A new database management system (DBMS) designed for web applications and cloud computing could be the start of a new direction in DBMS development and, indeed, in software as a whole.
Drizzle - unveiled recently at the O'Reilly Open Source Convention (OSCON) by MySQL director of architecture Brian Aker - is described as a "slimmed down version of MySQL" and defined as much by what it doesn't do as by what it does.
It will have no unnecessary features, won't support Windows or be compatible with MySQL, and neither will it be "SQL relational compliant". The decision to fly in the face of convention could be either bold - or stupid.
Aker blogged that Drizzle is the result of discussions with a number of MySQL-interested parties on issues such as feature bloat and performance. The starting point is the creation of a micro-kernel which strips out many features, which are traditionally considered essential in a modern DBMS.

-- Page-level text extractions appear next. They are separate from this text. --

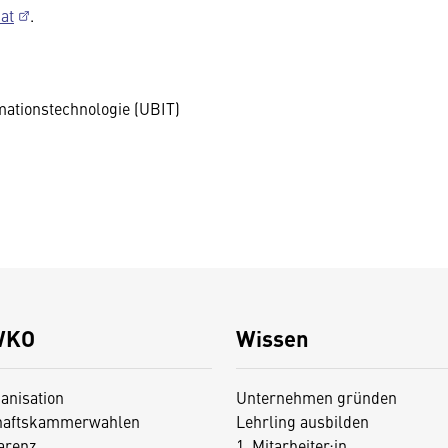
at
.
ationstechnologie (UBIT)
WKO
Wissen
anisation
Unternehmen gründen
haftskammerwahlen
Lehrling ausbilden
arenz
1. Mitarbeiter:in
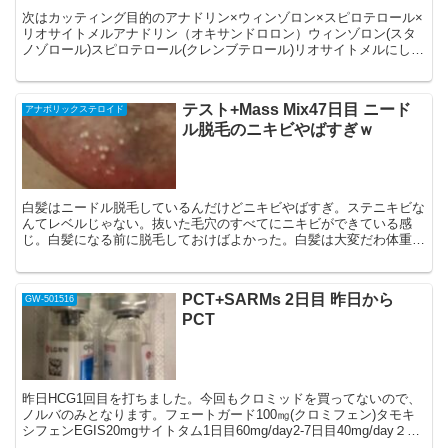
次はカッティング目的のアナドリン×ウィンゾロン×スピロテロール×
リオサイトメルアナドリン（オキサンドロロン）ウィンゾロン(スタ
ノゾロール)スピロテロール(クレンブテロール)リオサイトメルにしよ
うかな？タイトル長くなりそう・・・。人に紹介して...
テスト+Mass Mix47日目 ニード
アナボリックステロイド
ル脱毛のニキビやばすぎｗ
白髪はニードル脱毛しているんだけどニキビやばすぎ。ステニキビな
んてレベルじゃない。抜いた毛穴のすべてにニキビができている感
じ。白髪になる前に脱毛しておけばよかった。白髪は大変だわ体重体
脂肪アナバー終了時72.7kg17.1%オキシポロン終了...
PCT+SARMs 2日目 昨日から
GW-501516
PCT
昨日HCG1回目を打ちました。今回もクロミッドを買ってないので、
ノルバのみとなります。フェートガード100㎎(クロミフェン)タモキ
シフェンEGIS20mgサイトタム1日目60mg/day2-7日目40mg/day２週
目40mg/day３週目...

Specifically, Drizzle does not have stored procedures, views, triggers, query cache and prepared statements. Field-data types have been simplified...
O...K...?
So, let me get this straight: you're developing a database platform that has a very limited set of data types, won't run on Windows, isn't compatible with the access language that every other major database uses, doesn't have any useful development features, doesn't apparently fucking have anything of use at all?
Yes, folks, he's just as mad as he looks:
PS Mr Aker, have you considered this? It's fast, limited in capabilities and whacks your daft idea to the wide when it comes to stability.